Term/Concept mentioning in notes or specific sections
- Positive result of inflammation and non-inflammation concept (CUI) in post-surgical biopsy report [Appendicitis].
- Reported History of Appendicitis [Appendicitis].
- Individual’s patient chart includes one or mentions of an ADHD or hyperkinesia [ADHD].
- SSTI cases must have the following or similar keywords in the text results of a bacterial culture lab test, such as skin, wound, boil, abscess, but also recognizing that anatomic sites (e.g. foot/hand/leg/buttock, etc.) [caMRSA].
- At least on diagnosis code for C. diff and at least one affirmative mention of C. diff infection (unqualified by negation, uncertainty, or historical reference) in progress notes [CDiff].
- Retrieve DSM-IV Symptom criteria (Social Interaction/Communication/Behavior, Interests and Activities) terms from notes to confirm Autism [Autism].
- Patient has colonoscopy without positive mention of diverticulosis as control [Diverticulosis].
- Positive mention of HF in the problem list through either NLP or structured problem list [HeartFailure].
- Cases are those that have polyps in any of their colonoscopy or associated pathology reports [colonPolyp].
- Notes contain no evidence of heart disease concepts (NLP for notes, Problem Lists at or near ECG time, ignoring Family Medical History and Allergy sections (using section tagger), ICD9 and CPT codes at or near ECG time describing heart disease) before ECG time or within one month following [QRS].
Related terms mentioning in the same line or adjacent lines
- Potential cases were identified if they contained at least one term from List 1 (terms identifying an ace-inhibitor, see below) AND List 2 (terms identifying cough, see below) one the same line (e.g., sentence) within the “Allergy section”, “Medication section” or within the entire “Patient summary section” of the EMR [ACEIcough].

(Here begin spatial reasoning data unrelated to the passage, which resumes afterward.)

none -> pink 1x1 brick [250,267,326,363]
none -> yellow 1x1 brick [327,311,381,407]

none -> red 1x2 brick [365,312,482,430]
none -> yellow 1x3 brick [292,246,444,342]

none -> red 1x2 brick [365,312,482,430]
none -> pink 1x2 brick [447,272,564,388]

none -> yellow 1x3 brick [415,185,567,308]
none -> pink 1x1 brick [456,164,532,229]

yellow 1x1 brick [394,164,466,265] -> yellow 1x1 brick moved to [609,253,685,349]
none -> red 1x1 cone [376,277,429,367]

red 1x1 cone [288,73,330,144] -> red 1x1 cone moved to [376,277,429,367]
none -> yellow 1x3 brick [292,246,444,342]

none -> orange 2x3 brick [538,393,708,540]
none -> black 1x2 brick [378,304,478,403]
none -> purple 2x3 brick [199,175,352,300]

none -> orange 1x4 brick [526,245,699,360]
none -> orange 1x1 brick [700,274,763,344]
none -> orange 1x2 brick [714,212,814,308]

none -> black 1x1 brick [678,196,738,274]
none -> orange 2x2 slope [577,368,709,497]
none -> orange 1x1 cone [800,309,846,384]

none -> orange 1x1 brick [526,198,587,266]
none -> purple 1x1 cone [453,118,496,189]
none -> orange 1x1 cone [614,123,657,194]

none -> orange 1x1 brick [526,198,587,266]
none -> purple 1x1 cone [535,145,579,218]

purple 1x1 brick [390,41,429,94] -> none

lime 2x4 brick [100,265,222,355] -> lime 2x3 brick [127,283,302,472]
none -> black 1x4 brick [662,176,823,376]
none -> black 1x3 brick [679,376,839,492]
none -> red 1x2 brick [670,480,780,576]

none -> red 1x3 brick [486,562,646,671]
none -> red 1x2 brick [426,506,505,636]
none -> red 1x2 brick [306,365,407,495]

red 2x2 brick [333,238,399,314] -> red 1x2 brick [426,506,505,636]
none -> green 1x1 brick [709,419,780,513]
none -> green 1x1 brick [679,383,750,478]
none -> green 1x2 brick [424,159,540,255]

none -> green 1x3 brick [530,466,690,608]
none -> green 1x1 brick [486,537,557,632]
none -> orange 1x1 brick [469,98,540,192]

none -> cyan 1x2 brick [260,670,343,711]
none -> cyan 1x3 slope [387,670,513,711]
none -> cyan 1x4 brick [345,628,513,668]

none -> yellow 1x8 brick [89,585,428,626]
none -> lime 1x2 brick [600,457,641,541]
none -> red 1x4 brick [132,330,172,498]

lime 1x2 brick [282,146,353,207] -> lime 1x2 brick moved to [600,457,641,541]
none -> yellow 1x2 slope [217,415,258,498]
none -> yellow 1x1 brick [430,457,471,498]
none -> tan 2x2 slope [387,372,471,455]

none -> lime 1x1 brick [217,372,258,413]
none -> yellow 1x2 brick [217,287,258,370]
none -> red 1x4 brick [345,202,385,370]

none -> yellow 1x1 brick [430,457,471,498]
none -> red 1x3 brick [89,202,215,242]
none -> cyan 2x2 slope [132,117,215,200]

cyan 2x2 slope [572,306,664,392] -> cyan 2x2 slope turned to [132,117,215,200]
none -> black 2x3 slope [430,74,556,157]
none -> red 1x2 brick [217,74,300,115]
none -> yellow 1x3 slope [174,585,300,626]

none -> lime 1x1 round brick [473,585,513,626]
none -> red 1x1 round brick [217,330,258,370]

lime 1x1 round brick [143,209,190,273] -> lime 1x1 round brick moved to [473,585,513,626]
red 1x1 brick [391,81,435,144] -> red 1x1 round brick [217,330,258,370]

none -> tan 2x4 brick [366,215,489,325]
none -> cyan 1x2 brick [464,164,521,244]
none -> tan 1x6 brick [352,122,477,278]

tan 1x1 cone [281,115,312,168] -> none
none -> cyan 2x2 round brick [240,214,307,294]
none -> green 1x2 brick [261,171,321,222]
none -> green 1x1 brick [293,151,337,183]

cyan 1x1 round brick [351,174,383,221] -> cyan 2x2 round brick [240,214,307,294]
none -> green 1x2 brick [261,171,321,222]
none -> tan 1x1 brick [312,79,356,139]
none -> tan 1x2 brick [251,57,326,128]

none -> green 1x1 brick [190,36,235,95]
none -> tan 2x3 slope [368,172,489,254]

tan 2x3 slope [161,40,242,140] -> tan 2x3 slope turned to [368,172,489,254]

- At least one non-negated “Disorder related terms” mention and “Anatomical site related terms” mention either in the SAME or adjacent sentences in a ‘section of interest’ [VTE].
Numeric values with/without temporal constraints
- Exclude all patients with an Ejection Fraction (EF or LVEF) <35% within 1 year before or after meeting the CASE 1 definition [ResHTN].
- Have evidence from a carotid imaging study of >50% carotid artery stenosis (at least unilaterally) [CAAD].
- Classify the type of HF using the numeric EF results (use the lowest EF recorded in the time window) [HeartFailure].
- In defining “Normal” ECG, QRSd between 65-120ms, ECG designed as “NORMAL”, Heart Rate between 50-100, ECG Impression must not contain evidence of heart disease concepts [QRS].